Measures the strength and direction of a linear relationship between two variables.

Answers the question:

- How strong is the linear relationship between two variables?

When to Use | Purpose |
---|---|

Start of project | Helps develop alternative measurement systems in cases when a variable is difficult or expensive to measure; highly correlated and logically linked alternative variables can be used as substitute variables. |

Mid-project | Assess if an input (X) has a strong linear relationship with an output (Y) to help eliminate noncritical X's from consideration. |

Mid-project | Evaluate two inputs to identify whether they duplicate the same information. For example, inputs of "Degree Obtained" and "Years of School" are likely to explain the same variation of the output, so one of them may be eliminated. This is used primarily in multiple regression with many variables. |

Two or more numeric variables (Y versus X or X1 versus X2, and so on)

Collect numeric data and enter it in a Minitab worksheet, one column per variable.

- Correlation does not imply causation.
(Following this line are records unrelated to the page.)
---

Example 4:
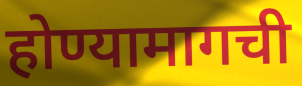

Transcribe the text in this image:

होण्यामागची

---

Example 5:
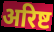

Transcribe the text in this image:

अरिष्ट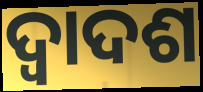
ଦ୍ବାଦଶ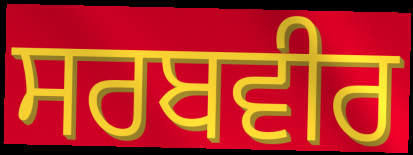
ਸਰਬਵੀਰ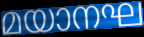
മയാനഘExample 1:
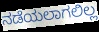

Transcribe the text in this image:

ನಡೆಯಲಾಗಲಿಲ್ಲ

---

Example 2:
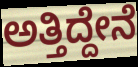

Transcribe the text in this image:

ಅತ್ತಿದ್ದೇನೆ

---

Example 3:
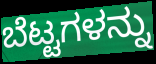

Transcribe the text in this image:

ಬೆಟ್ಟಗಳನ್ನು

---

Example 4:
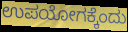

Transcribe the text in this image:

ಉಪಯೋಗಕ್ಕೆಂದು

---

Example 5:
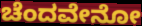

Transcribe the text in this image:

ಚೆಂದವೇನೋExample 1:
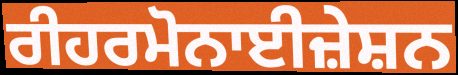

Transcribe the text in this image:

ਰੀਹਰਮੋਨਾਈਜ਼ੇਸ਼ਨ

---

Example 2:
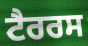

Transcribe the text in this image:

ਟੈਰਰਸ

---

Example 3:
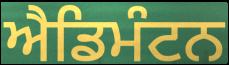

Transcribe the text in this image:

ਐਡਿਮੰਟਨ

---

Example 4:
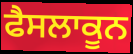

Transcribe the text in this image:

ਫੈਸਲਾਕੂਨ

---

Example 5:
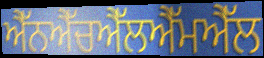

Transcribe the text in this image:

ਐੱਨਐੱਚਐੱਲਐੱਮਐੱਲ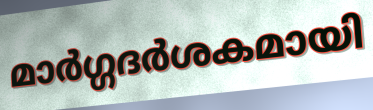
മാർഗ്ഗദർശകമായിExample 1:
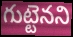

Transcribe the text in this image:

గుట్టెనని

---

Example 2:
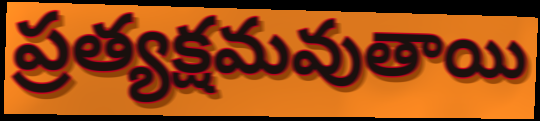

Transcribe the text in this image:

ప్రత్యక్షమవుతాయి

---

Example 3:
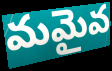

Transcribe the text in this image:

మమైవ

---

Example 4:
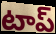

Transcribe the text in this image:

టాప్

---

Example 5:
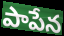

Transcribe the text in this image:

పాపేనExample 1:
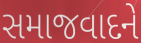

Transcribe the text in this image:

સમાજવાદને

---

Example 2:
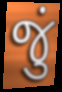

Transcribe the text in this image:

જું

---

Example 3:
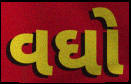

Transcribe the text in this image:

વઘો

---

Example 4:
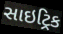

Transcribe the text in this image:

સાઇટ્રિક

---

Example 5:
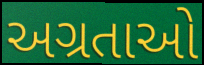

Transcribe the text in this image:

અગ્રતાઓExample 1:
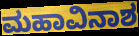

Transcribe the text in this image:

ಮಹಾವಿನಾಶ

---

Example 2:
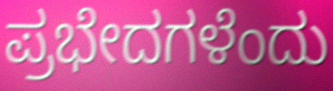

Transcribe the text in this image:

Shark attacks and ice cream sales in Florida are highly correlated, but one does not cause the other.
- Pearson’s correlation measures strength and direction of a linear model; it cannot evaluate quadratics, cubics, and so on. To evaluate nonlinear models or to identify outliers, use a fitted line plot instead.
- Minitab provides a p-value to determine the statistical significance of the correlation; however, the practical significance depends on the situation.
- Discrete variables should have at least 10 distinct values.